Stegeman's charged testimony not only bolstered the notorious witch hunt by Tea Party and extremist Republicans officials in Phoenix, and backdoor efforts by TUSD administrators to dismantle one of their district's most successful programs, but reminded Tucsonans of the public outrage the board president caused last spring when he attempted unilaterally to demote the Mexican American Studies courses into electives.

Seemingly oblivious to any issues of defamation or fallout of his comment on the careers of two esteemed educators who have been in the district for nearly two decades, Stegeman's newfound accusation conflicted with his earlier support of the MAS program, which has been in existence since 1998. It also raised an important paradox: If Stegeman found the MAS program to be a "cult" in March, why did he subsequently praise the program and propose it as an elective that should be taken by all students in the district?

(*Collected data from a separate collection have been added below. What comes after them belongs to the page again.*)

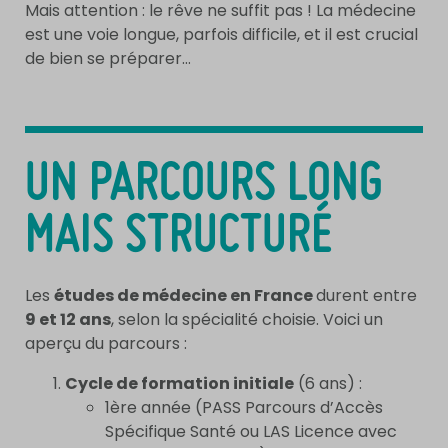
Mais attention : le rêve ne suffit pas ! La médecine
est une voie longue, parfois difficile, et il est crucial
de bien se préparer…
UN PARCOURS LONG
MAIS STRUCTURÉ
Les
études de médecine en France
durent entre
9 et 12 ans
, selon la spécialité choisie. Voici un
aperçu du parcours :
Cycle de formation initiale
(6 ans) :
1ère année (PASS
Parcours d’Accès
Spécifique Santé
ou LAS
Licence avec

"Dr. Mark Stegeman's character assassination of our MAS department teachers is most troubling to me and I feel it is out-and-out evil," Gonzalez said. "Dr. Stegeman's characterization of our classes as "cult-like" is a very serious accusation; moreover, grounds for libel. Our MAS teachers are experienced, dedicated professionals who have had stellar careers with TUSD, and are renowned nationally in the educational profession. To characterize our MAS teachers' years of dedicated experience to Tucson Unified School District as a "cult" is negligent at best and bigoted at worst."

Acosta noted:

"Dr. Stegeman's comments about his visit to my classroom were not only inaccurate and irresponsible, but spiteful. His testimony disregarded eighty minutes of my instruction, the entire content of the class, and all my interaction with the students. He even inaccurately represented the poem we recite which is based upon loving and seeing all human beings as equal.

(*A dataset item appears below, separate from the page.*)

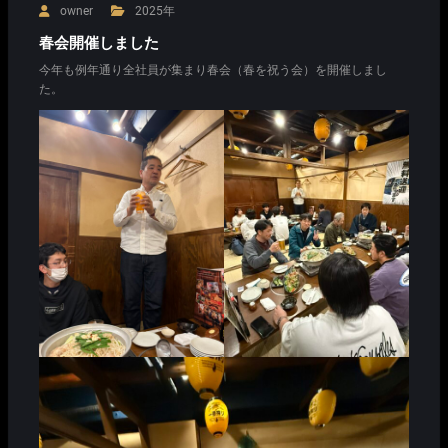
owner
2025年
春会開催しました
今年も例年通り全社員が集まり春会（春を祝う会）を開催しまし
た。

What is most disturbing is that Dr. Stegeman had said nothing but positive comments publicly after his March 25th visit to our class, including a personal comment to me about how engaged the students were in the lesson. I have heard from other individuals that he made similar complimentary notions of his visit to my class, so I am puzzled and disheartened by this radical change and mischaracterization of the events in March.

Lastly, I am most concerned about the damaging effect this might have upon my relationships with my new students and their parents. As a TUSD employee for over fifteen years, who has served this district with distinction, I am appalled that I may need to address and refute these allegations with the families I am privileged to serve."

Gonzalez added:

"Specifically, I have twenty years of teaching experience, and I have worked tirelessly with a sense of responsibility to my students and parents to be a well-prepared professional who puts his students' educational growth first and foremost. For Dr. Stegeman in his testimony to suggest that I would change my planned lesson to accommodate his visit, or moreover, would use my students as a political ploy, is downright malicious. Obviously, Dr. Stegeman has an "axe to grind," so to speak. Dr. Stegeman has lost the confidence of our staff and community, therefore, must resign."

Over the past year, Stegeman has occasionally noted his regret on how he bungled the spring meetings and community response; the Oro Valley-based Superintendent Pedicone, who deemed the students as "pawns" of adults and has generally referred to the Ethnic Studies crisis as a "distraction," has also publicly commented on his mishandling of the student and community response.

This coming Tuesday, however, the disgraced board president appears to have come to the end of his term. In an email exchange with Harvey after the August 9th debacle, Stegeman wrote: "Anyone who organizes a recall is probably doing me a favor. This job is not fun."

Harvey and a growing movement across the city would agree.

"His reckless leadership and now this horrible attempt to discredit successful students and teachers are unacceptable," Harvey said. "His actions and words are disgraceful. TUSD and our community deserve better. Stegeman should step down from the TUSD board immediately."